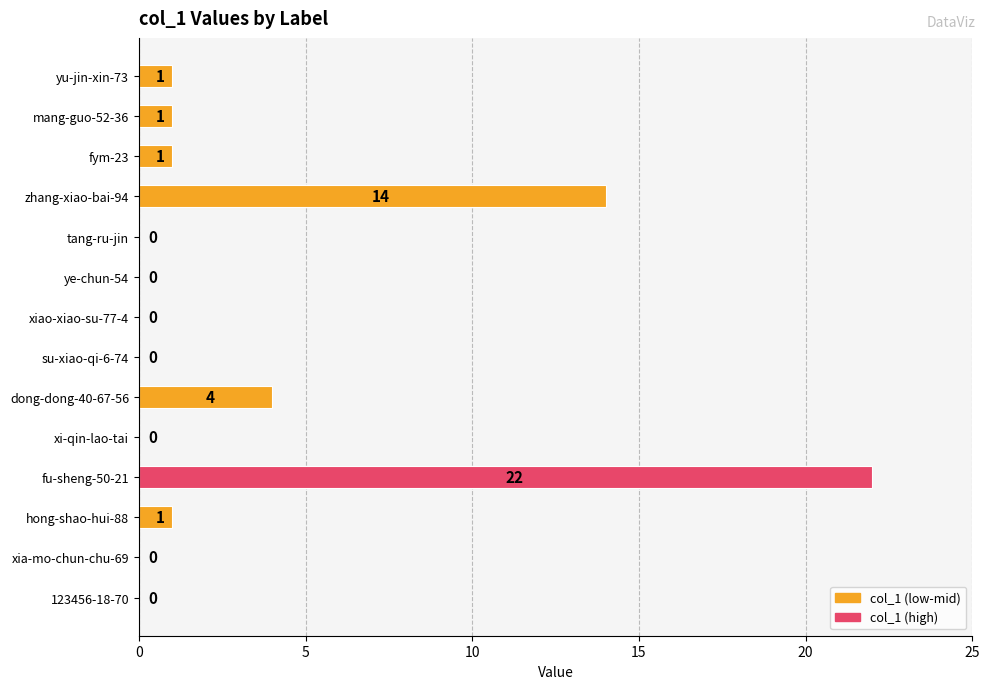

Reading bottom to top, list all the values displayed in this chart.

123456-18-70=0	xia-mo-chun-chu-69=0	hong-shao-hui-88=1	fu-sheng-50-21=22	xi-qin-lao-tai=0	dong-dong-40-67-56=4	su-xiao-qi-6-74=0	xiao-xiao-su-77-4=0	ye-chun-54=0	tang-ru-jin=0	zhang-xiao-bai-94=14	fym-23=1	mang-guo-52-36=1	yu-jin-xin-73=1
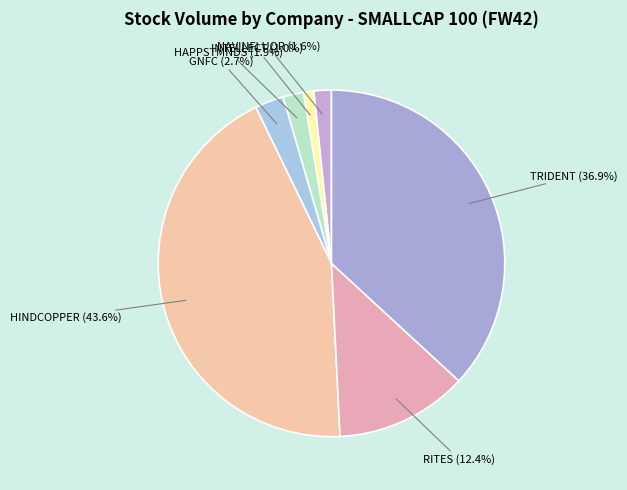

Which slice is the smallest?

INTELLECT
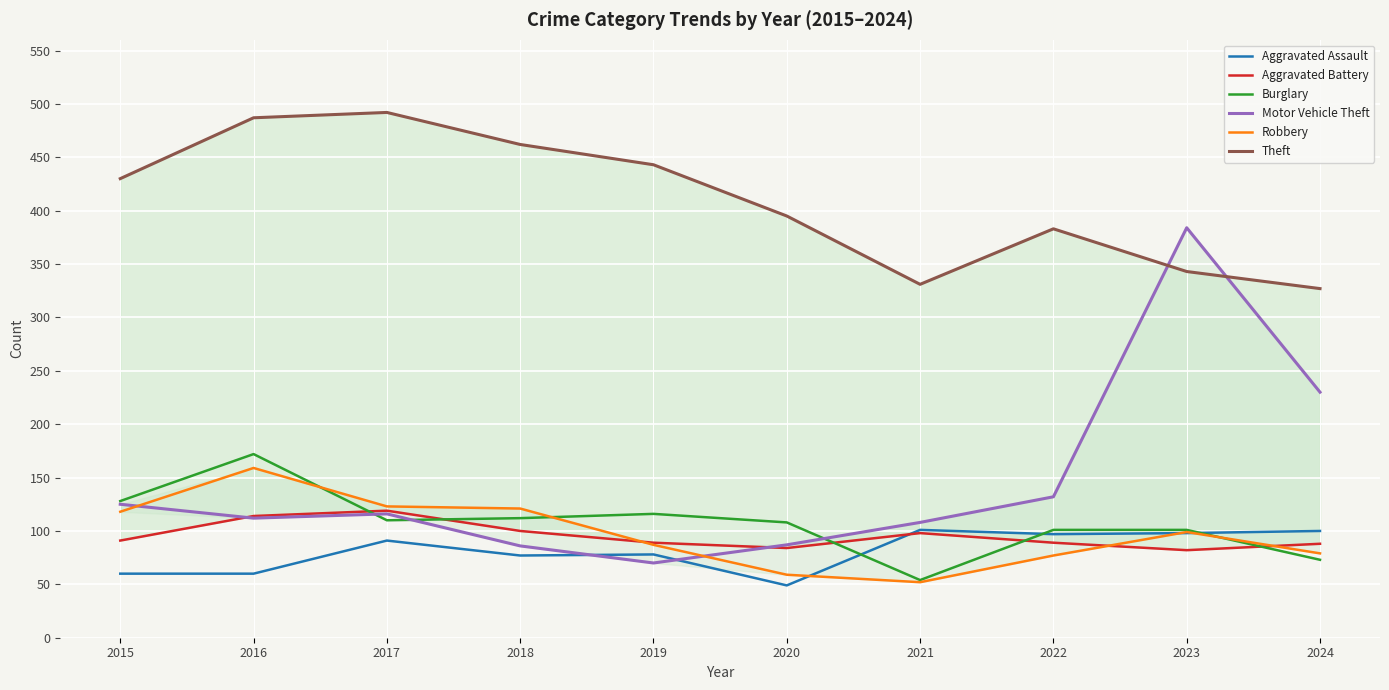

What are all the series names shown in the legend?

Aggravated Assault, Aggravated Battery, Burglary, Motor Vehicle Theft, Robbery, Theft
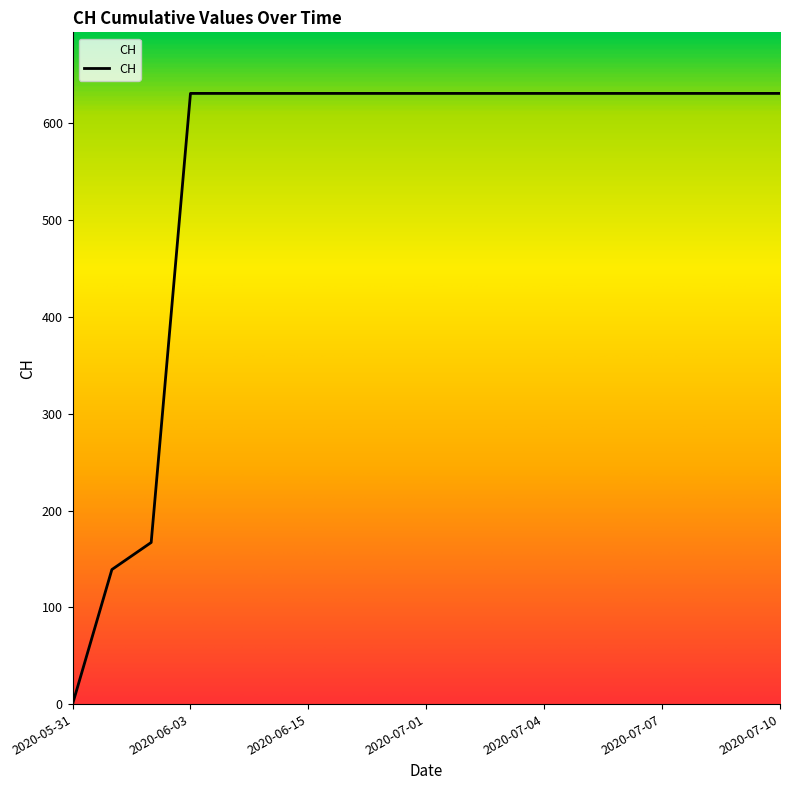

What is the difference between the maximum and minimum values?

631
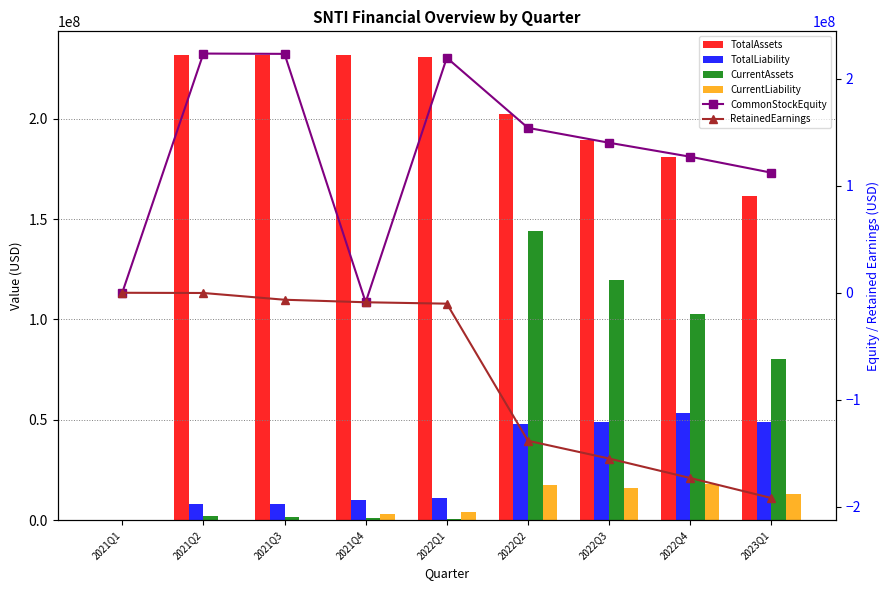

What is the difference between the second highest and minimum values in the CurrentLiability series?

17736975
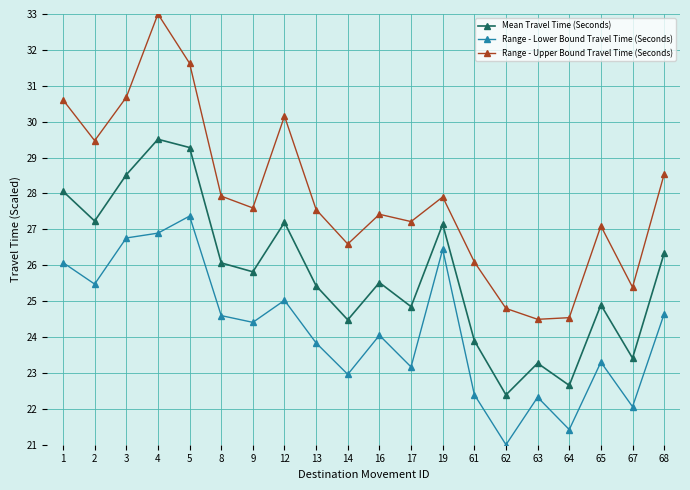

What is the difference between the highest and lowest values at 62?

3.8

> **WRITTEN TASK**
Copy the rows from the line containing "What is the difference between the maximum" through the end of the rows, inclusive, and leave out the pictures.

> **EXERCISE RESULT**
What is the difference between the maximum and minimum values?

631

What is the difference between the second highest and minimum values in the CurrentLiability series?

17736975

What is the difference between the highest and lowest values at 62?

3.8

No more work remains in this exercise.